* start Raw records *
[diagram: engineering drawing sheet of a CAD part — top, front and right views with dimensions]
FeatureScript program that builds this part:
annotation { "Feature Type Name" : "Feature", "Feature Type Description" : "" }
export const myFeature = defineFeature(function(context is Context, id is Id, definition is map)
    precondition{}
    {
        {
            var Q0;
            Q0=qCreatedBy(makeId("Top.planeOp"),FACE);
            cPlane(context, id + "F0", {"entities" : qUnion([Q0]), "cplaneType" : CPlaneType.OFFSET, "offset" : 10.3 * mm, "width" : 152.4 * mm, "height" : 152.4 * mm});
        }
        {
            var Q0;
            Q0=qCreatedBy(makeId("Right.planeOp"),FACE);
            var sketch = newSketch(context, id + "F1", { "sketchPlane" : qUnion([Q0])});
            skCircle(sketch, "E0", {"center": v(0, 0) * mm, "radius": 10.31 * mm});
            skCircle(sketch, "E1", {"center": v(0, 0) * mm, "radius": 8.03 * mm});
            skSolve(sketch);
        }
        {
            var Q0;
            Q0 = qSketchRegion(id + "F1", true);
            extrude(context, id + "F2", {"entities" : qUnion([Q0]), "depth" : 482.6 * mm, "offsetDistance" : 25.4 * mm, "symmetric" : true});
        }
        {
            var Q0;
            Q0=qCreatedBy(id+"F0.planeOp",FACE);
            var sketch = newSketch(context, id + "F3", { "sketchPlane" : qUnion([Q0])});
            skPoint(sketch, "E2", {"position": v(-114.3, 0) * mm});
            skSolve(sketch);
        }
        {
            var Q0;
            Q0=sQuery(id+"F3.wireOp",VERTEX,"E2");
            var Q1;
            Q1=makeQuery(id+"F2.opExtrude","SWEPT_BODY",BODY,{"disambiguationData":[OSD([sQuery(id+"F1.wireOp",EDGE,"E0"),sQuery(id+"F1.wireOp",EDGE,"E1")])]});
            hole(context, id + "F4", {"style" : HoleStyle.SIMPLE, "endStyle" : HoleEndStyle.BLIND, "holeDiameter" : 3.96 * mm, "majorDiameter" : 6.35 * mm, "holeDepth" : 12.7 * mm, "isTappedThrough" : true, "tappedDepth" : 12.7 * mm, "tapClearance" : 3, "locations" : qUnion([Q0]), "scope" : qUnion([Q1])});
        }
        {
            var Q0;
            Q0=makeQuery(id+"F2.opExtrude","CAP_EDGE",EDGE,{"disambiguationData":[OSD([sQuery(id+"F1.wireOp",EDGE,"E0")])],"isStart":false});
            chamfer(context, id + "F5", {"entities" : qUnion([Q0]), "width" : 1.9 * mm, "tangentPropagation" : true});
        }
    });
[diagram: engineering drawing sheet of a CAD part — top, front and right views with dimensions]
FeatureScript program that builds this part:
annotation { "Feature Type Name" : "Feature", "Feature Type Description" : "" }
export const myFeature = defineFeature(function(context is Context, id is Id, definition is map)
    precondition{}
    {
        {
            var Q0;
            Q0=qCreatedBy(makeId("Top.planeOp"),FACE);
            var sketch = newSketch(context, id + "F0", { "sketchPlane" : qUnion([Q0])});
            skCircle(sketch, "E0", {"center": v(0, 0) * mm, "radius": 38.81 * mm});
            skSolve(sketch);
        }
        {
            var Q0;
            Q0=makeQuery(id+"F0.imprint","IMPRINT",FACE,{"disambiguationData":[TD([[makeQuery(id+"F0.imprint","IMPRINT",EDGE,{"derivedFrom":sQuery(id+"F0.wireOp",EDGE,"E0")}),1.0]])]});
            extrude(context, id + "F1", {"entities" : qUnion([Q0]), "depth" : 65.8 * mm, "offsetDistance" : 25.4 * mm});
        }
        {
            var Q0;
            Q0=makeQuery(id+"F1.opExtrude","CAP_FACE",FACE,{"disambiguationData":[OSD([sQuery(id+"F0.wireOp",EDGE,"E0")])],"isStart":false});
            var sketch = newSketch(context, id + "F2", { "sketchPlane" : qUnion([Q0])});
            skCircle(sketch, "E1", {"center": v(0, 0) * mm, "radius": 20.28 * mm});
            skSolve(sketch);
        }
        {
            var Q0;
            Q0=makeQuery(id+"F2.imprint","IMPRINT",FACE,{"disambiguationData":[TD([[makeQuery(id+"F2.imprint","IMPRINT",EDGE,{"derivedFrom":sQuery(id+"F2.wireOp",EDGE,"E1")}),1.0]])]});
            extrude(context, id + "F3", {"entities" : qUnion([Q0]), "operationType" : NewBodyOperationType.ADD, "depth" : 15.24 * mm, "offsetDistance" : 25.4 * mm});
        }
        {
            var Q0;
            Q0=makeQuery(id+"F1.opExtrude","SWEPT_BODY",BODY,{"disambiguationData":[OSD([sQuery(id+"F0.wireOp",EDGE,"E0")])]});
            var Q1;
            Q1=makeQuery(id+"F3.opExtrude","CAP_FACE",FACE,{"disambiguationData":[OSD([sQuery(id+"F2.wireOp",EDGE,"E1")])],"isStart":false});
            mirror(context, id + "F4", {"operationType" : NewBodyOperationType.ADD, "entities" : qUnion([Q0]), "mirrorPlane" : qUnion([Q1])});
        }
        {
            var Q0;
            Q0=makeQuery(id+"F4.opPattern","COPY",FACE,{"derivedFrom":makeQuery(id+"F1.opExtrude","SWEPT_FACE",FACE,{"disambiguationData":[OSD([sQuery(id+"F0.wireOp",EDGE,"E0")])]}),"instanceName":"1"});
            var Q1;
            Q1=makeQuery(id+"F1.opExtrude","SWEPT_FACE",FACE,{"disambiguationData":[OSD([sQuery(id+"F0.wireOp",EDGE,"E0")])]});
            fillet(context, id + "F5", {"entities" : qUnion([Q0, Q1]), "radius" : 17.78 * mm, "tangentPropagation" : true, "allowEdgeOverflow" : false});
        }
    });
* end Raw records *
Goal:
Show every line of the entries above that contains the string "skCircle".

Exercise response:
            skCircle(sketch, "E0", {"center": v(0, 0) * mm, "radius": 10.31 * mm});
            skCircle(sketch, "E1", {"center": v(0, 0) * mm, "radius": 8.03 * mm});
            skCircle(sketch, "E0", {"center": v(0, 0) * mm, "radius": 38.81 * mm});
            skCircle(sketch, "E1", {"center": v(0, 0) * mm, "radius": 20.28 * mm});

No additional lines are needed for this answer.